# [Task]
Please reproduce the material verbatim, beginning with the line containing "What is the value of the pf_vm_a_pu" and continuing through the line containing "What is the change in value from 7 to 6?", and omit the pictures from your answer.

Records for processing Block Start

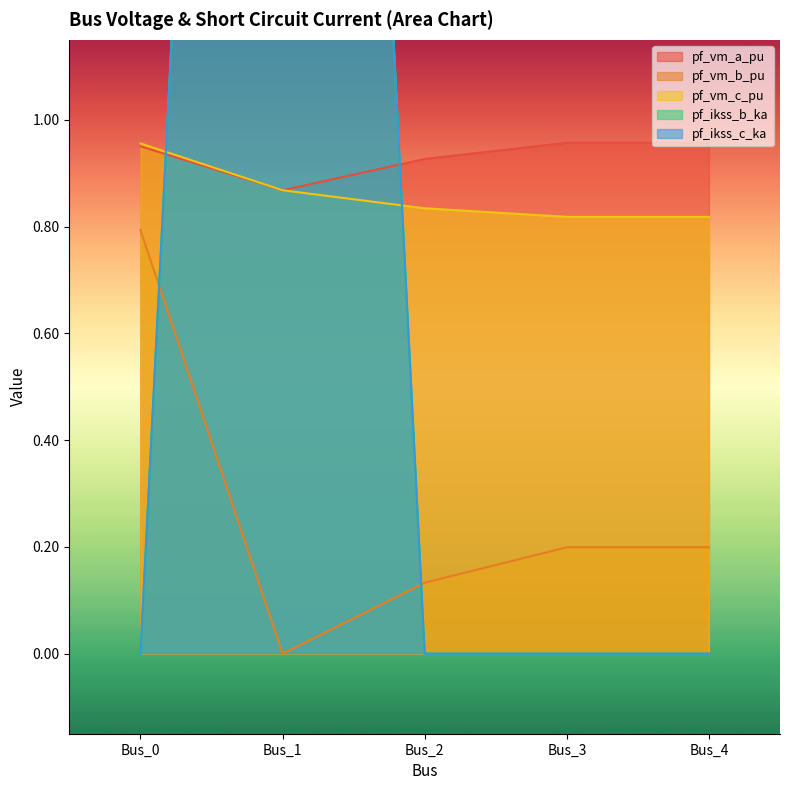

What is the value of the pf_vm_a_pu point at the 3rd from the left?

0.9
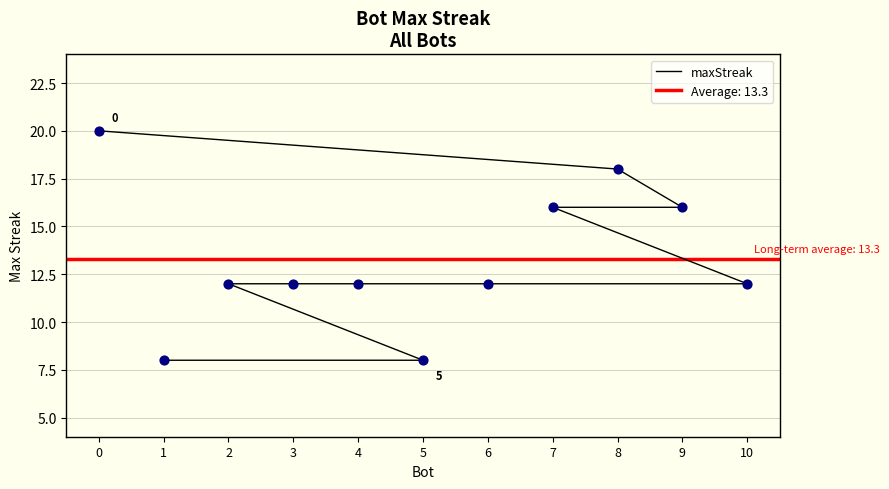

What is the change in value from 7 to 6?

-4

Records for processing Block End
Records for processing Block Start

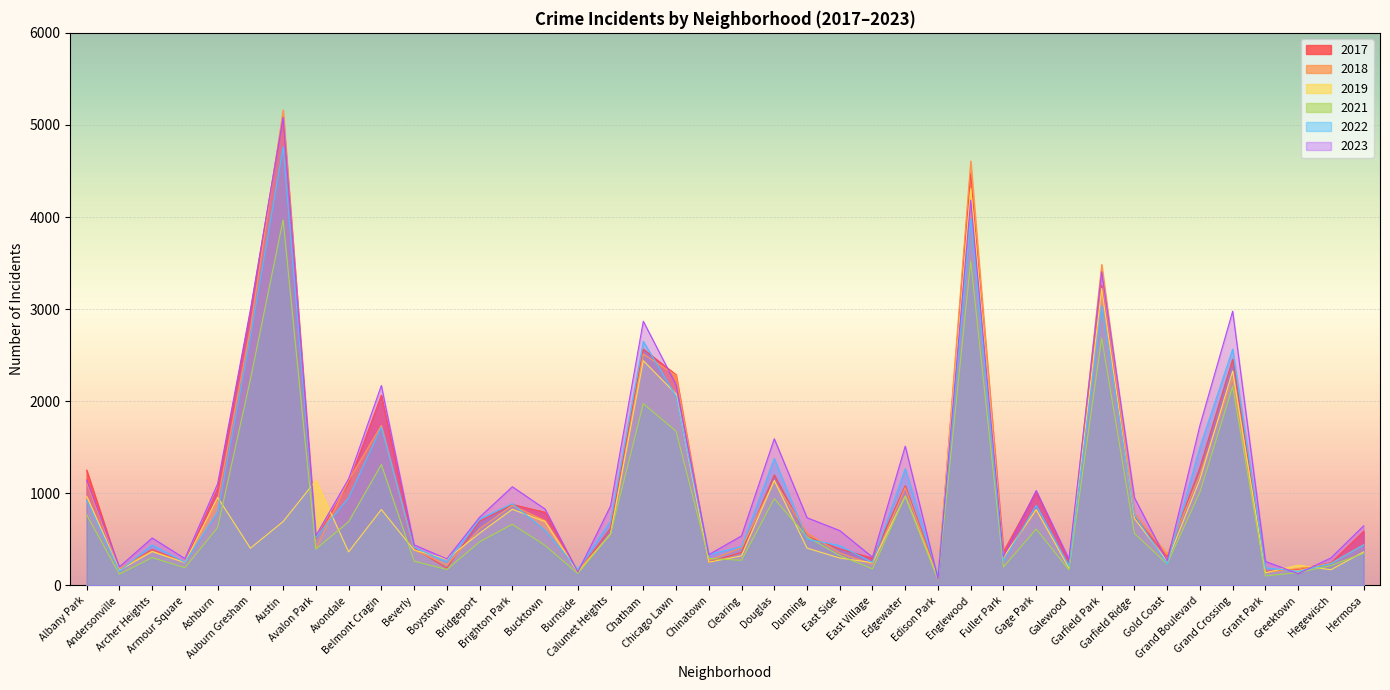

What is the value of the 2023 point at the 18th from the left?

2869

Records for processing Block End

# [Expected output]
What is the value of the pf_vm_a_pu point at the 3rd from the left?

0.9

What is the change in value from 7 to 6?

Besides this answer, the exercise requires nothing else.